Observe that $f_{2n+1}(a)$ has the following probabilistic interpretation. Consider $2n+1$ coins, each with probability $a$ of landing heads independently of each other, and consider the random variable $X_{2n+1}$ given by the number of coins which land heads. Then $$ f_{2n+1}(a)=a\cdot \mathbb P(X_{2n+1}\leq n)+(1-a)\cdot \mathbb P(X_{2n+1}\geq n+1). $$ By the law of large numbers, $X_{2n+1}/(2n+1)$ converges to the deterministic quantity $a$ as $n\to\infty$. Rewriting the probabilities in terms of the ratio we see that $$ f_{2n+1}(a)=a\cdot \mathbb P\Bigl(\frac{X_{2n+1}}{2n+1}\leq \frac{n}{2n+1}\Bigr)+(1-a)\cdot \mathbb P\Bigl(\frac{X_{2n+1}}{2n+1}\geq \frac{n+1}{2n+1}\Bigr), $$ and consequently (when $a\not=\tfrac12$ - see end of the post for why) $$ \lim_{n\to\infty}f_{2n+1}(a)=a\cdot \mathbb P\Bigl(a\leq \frac12\Bigr)+(1-a)\cdot \mathbb P\Bigl(a\geq \frac12\Bigr)=\min(a,1-a), $$ since $\mathbb P(a\leq \tfrac12)=1$ if $a\leq \tfrac12$ and $0$ otherwise, and likewise for $\mathbb P(a\geq \tfrac12)$.

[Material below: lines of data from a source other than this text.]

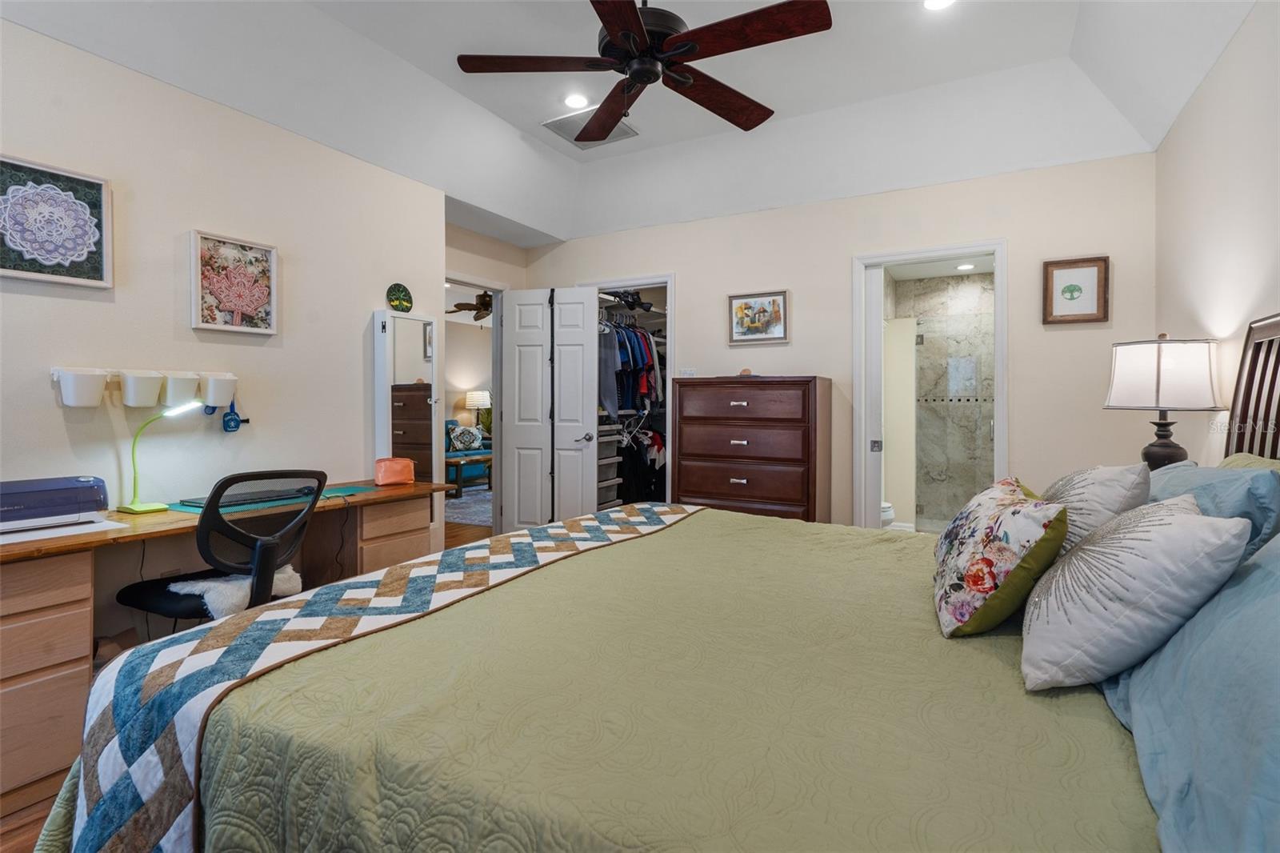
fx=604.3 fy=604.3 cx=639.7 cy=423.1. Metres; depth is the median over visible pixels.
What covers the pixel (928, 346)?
shower wall
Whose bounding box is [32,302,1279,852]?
bed
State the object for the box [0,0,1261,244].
ceiling
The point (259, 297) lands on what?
flower picture
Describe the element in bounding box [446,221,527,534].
entry wall
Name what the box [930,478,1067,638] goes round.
floral pillow
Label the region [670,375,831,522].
dresser
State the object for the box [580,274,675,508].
closet
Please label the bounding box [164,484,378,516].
desk mat
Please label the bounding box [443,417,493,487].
armchair
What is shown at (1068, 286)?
framed picture
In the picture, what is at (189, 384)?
storage bin
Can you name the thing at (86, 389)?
storage bin
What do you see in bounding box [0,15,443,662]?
left wall
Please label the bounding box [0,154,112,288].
framed doily
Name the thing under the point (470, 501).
rug
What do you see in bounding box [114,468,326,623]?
office chair
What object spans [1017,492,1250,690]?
white pillow
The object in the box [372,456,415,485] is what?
pouch
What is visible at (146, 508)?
desk lamp
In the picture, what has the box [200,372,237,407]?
storage bin
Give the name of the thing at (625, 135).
ceiling vent
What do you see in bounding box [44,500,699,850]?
quilt
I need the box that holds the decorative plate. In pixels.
[386,282,413,312]
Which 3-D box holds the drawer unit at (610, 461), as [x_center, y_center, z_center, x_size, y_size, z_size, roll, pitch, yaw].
[-0.407,0.484,4.862,0.357,0.906,0.396,1,1,29]
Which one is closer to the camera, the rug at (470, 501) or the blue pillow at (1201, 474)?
the blue pillow at (1201, 474)
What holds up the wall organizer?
attached to the left wall at (49, 389)
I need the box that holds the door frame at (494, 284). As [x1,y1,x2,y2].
[447,273,504,534]
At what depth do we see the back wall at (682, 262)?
3.65 m
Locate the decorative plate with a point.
(397, 299)
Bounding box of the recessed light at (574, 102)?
[562,92,590,108]
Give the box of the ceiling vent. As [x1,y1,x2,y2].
[541,108,638,147]
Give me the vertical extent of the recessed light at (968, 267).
0.041 m
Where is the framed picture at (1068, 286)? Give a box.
[1041,255,1109,324]
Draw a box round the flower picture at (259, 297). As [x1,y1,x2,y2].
[190,228,279,334]
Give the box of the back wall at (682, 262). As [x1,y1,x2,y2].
[527,149,1157,528]
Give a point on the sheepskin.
(242, 595)
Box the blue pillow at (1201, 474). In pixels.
[1144,458,1279,558]
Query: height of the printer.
0.155 m
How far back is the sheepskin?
2.23 m
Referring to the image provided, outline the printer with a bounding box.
[0,475,108,534]
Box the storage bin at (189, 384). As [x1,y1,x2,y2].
[160,371,202,407]
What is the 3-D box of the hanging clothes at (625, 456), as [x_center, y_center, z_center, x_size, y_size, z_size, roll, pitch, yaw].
[0.033,0.359,5.161,0.599,0.804,0.710,1,1,29]
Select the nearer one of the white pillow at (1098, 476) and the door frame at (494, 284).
the white pillow at (1098, 476)
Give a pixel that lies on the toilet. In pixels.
(887, 510)
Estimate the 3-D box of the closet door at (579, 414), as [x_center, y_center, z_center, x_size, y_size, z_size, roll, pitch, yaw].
[-0.707,0.005,4.671,0.756,2.070,0.162,0,1,13]
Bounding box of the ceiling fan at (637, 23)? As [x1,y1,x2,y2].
[454,0,834,142]
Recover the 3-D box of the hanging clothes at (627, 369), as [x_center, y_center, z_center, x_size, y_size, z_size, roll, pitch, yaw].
[-0.144,-0.513,5.135,0.709,0.954,1.292,1,1,29]
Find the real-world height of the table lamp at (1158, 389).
0.697 m
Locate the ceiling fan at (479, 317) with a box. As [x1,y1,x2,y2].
[449,289,493,320]
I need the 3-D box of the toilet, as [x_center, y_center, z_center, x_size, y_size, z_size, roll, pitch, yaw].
[1.702,0.651,4.887,0.699,0.776,0.456,1,1,29]
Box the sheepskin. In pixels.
[168,564,303,618]
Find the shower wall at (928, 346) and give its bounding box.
[888,273,995,527]
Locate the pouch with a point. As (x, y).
(397, 470)
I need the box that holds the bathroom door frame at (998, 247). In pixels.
[852,239,1007,530]
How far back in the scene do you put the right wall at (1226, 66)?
2.32 m
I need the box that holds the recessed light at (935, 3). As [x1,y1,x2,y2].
[922,0,955,10]
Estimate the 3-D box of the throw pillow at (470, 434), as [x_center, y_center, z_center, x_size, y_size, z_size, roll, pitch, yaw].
[-2.605,0.224,9.000,0.220,0.333,0.393,1,1,29]
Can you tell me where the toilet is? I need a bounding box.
[880,500,895,526]
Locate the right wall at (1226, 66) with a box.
[1155,0,1279,466]
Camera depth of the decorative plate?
3.56 m
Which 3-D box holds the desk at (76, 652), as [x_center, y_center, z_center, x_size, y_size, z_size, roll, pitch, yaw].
[-1.700,0.735,2.528,0.629,0.752,1.861,1,1,29]
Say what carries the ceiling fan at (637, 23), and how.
hanging from the ceiling at (530, 113)
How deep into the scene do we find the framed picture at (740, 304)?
4.12 m
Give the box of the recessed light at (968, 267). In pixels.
[956,262,975,270]
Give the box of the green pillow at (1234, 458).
[1218,451,1279,472]
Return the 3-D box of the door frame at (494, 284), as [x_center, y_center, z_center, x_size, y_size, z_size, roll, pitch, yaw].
[-1.397,-0.034,4.613,0.456,2.186,0.927,1,1,29]
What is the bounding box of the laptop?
[180,485,311,507]
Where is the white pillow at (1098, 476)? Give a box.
[1040,463,1148,548]
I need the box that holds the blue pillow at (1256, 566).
[1101,525,1279,852]
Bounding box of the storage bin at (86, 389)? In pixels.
[52,367,109,406]
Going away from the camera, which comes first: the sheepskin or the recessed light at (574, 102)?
the sheepskin
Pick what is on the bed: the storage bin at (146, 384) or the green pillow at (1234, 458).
the green pillow at (1234, 458)
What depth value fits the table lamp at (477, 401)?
9.74 m
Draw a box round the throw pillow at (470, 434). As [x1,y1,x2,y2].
[448,424,482,450]
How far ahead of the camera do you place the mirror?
3.53 m
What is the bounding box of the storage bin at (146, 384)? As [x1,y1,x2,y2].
[119,369,165,406]
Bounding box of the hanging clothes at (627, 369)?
[596,312,667,417]
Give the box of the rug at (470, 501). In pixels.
[444,484,493,526]
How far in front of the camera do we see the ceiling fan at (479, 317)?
7.31 m
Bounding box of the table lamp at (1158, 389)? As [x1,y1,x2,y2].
[1103,332,1227,469]
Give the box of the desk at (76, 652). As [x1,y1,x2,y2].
[0,476,455,815]
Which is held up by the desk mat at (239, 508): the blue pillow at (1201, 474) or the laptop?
the laptop
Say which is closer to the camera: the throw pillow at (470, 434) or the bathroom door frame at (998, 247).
the bathroom door frame at (998, 247)
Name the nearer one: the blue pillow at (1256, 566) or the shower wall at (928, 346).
the blue pillow at (1256, 566)
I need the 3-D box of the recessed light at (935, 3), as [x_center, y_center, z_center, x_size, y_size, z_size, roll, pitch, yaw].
[1.259,-1.779,2.519,0.172,0.018,0.170,1,1,29]
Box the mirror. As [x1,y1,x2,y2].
[372,309,440,482]
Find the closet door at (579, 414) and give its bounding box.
[500,285,596,530]
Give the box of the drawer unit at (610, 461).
[595,423,621,510]
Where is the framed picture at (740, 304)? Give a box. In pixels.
[728,290,788,344]
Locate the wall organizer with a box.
[52,365,239,409]
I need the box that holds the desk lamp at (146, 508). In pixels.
[118,402,204,514]
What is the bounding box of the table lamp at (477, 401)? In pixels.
[464,389,491,430]
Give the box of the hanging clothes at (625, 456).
[614,428,667,503]
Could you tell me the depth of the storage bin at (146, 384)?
2.38 m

Regarding the case $a=\tfrac12$, there is a very simple direct argument and the law of large numbers is not needed, which is fortunate because it just happens that the law of large numbers does not directly apply for technical reasons. The issue is that the mode of convergence used in the law of large numbers is sensitive to boundary effects, and thus when $a=\tfrac12$ it is not true that $\lim_{n\to\infty}\mathbb P\Bigl(\frac{X_{2n+1}}{2n+1}\leq \frac{n}{2n+1}\Bigr)=\mathbb P(a\leq \tfrac 12)$. Fortunately, when $a=\tfrac12$ the coin we are flipping is a fair coin so we have an obvious symmetry in $X_{2n+1}$: the number of heads and the number of tails have the same distribution, and therefore $$ \mathbb P\Bigl(\frac{X_{2n+1}}{2n+1}\leq \frac{n}{2n+1}\Bigr)=\mathbb P\Bigl(\frac{X_{2n+1}}{2n+1}\geq \frac{n+1}{2n+1}\Bigr)=\frac12. $$ So when $a=\tfrac12$, the claimed limiting value actually holds for all $n$, and not only in the limit.